Ramanuja Kavirayar (1780, Ramanathapuram – 1853, Madras) was a Tamil savant and poet. Living in Madras, at that time the scene of the literary labours of several eminent Tamil scholars, many of whom were his own students, he dominated the world of Tamil letters.

Ramanuja Kavirayar pioneered the work of bringing Tamil classics into print for the first time, and wrote commentaries on some of them. He was also a poet. His greatest service, however, like that of Minakshisundaram Pillai, was as a teacher of Tamil. He trained a band of fine native Tamil scholars and was guru or munshi (the term then current to denote language teachers) to many of the European Tamil scholars in Madras between 1820 and 1853.

Few details of Ramanuja Kavirayar’s early life are known. His father was one Rangien as stated in a verse at the end of a Tamil translation of a Sanskrit work called ‘Atmabodham’. Ramanujam was a contemporary of Ashtavadhanam Peria Saravanaperumal Kavirayar of Ramanathapuram. Both of them learnt Tamil at the feet of Somasundaram Pillai, a deeply learned and religious man, one of the 12 personal disciples of the celebrated Sivagnana Swamigal.

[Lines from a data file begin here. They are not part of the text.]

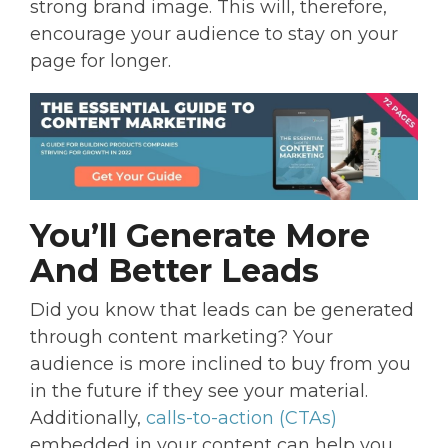
strong brand image. This will, therefore,
encourage your audience to stay on your
page for longer.
You’ll Generate More
And Better Leads
Did you know that leads can be generated
through content marketing? Your
audience is more inclined to buy from you
in the future if they see your material.
Additionally,
calls-to-action (CTAs)
embedded in your content can help you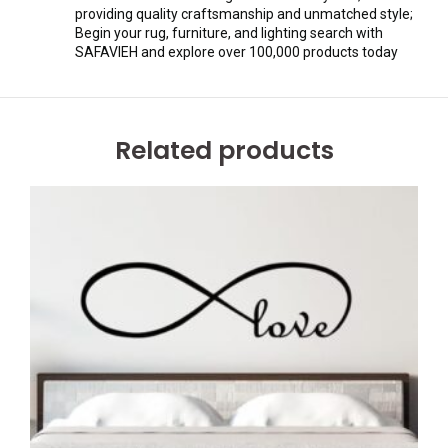
providing quality craftsmanship and unmatched style;
Begin your rug, furniture, and lighting search with
SAFAVIEH and explore over 100,000 products today
Related products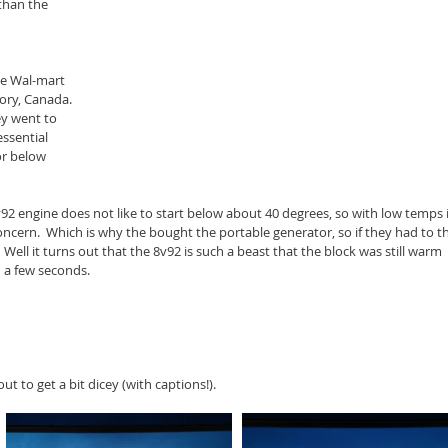
than the 
he Wal-mart 
ory, Canada. 
hey went to 
ssential 
or below 
v92 engine does not like to start below about 40 degrees, so with low temps 
ncern.  Which is why the bought the portable generator, so if they had to t
Well it turns out that the 8v92 is such a beast that the block was still warm 
n a few seconds.
t to get a bit dicey (with captions!).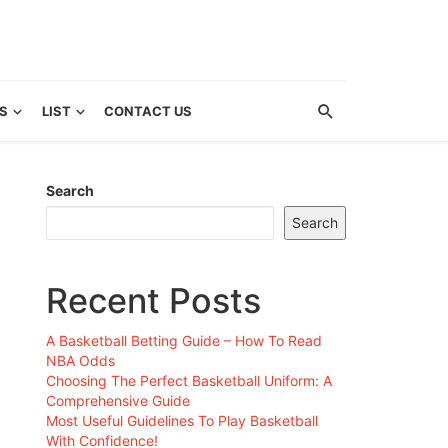
S
LIST
CONTACT US
Search
Search
Recent Posts
A Basketball Betting Guide – How To Read
NBA Odds
Choosing The Perfect Basketball Uniform: A
Comprehensive Guide
Most Useful Guidelines To Play Basketball
With Confidence!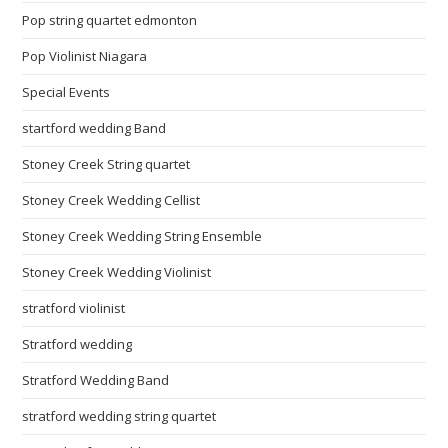
Pop string quartet edmonton
Pop Violinist Niagara
Special Events
startford wedding Band
Stoney Creek String quartet
Stoney Creek Wedding Cellist
Stoney Creek Wedding String Ensemble
Stoney Creek Wedding Violinist
stratford violinist
Stratford wedding
Stratford Wedding Band
stratford wedding string quartet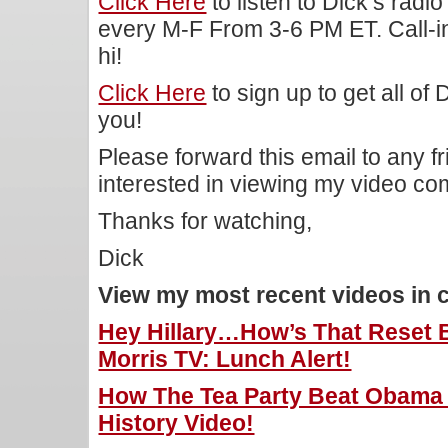
Click Here
to listen to Dick’s rad
every M-F From 3-6 PM ET. Call-i
hi!
Click Here
to sign up to get all of
you!
Please forward this email to any f
interested in viewing my video c
Thanks for watching,
Dick
View my most recent videos in 
Hey Hillary…How’s That Reset 
Morris TV: Lunch Alert!
How The Tea Party Beat Obama I
History Video!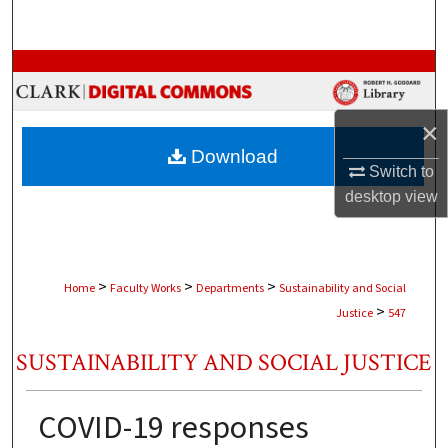
Search
Browse Collections
My Account
×
Download
About
Switch to
desktop
view
Digital Commons Network™
>
>
>
Home
Faculty Works
Departments
Sustainability and Social
>
Justice
547
SUSTAINABILITY AND SOCIAL JUSTICE
COVID-19 responses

Ramanuja Kavirayar was the guru of Dr George Uglow Pope (1820–1908), a Christian missionary who spent many years in Tamil Nadu and translated many Tamil texts into English. His popular translations include ‘Tirukkural’ and ‘Tiruvachagam’. His efforts were recognised by the Royal Asiatic Society in the form of a gold medal. He served as the principal of the Bishop Cotton Boys School, Bangalore, before returning to Oxford in the late 1880s.

Dr Pope has given currency to an interesting story relating to Ramanuja Kavirayar, which throws some light on his early life.

My first teacher of Tamil (Ramanuja Kavirayar) was a most learned scholar long dead (peace to his ashes) who possessed more than any man I have known, the cleverness, ingenium perfervidum. He was a profound and zealous Vaishnavite. I remarked one day about a long white line or scar on his neck, where his rosary of Eleocarpus beads are hung and ventured to ask him (I had to wait for such occasions for the mollia temporafandi) its history.

Well, said he, "When I was a boy I could learn nothing. Nothing was clear to me and I could remember nothing. But I felt my whole soul full of intense love of learning. So in despair, I went to a temple of Saraswathi (the goddess of learning) and with a passionate prayer, I cut my throat and fell bleeding at her feet. In a vision she appeared to me and promised I should become the greatest of Tamil scholars. I recovered, and from that day, by her grace I found all things easy and I am what she said I should be. I believe he was so and from that noble, enthusiastic teacher I learnt to love Tamil and to reverence its ancient professors."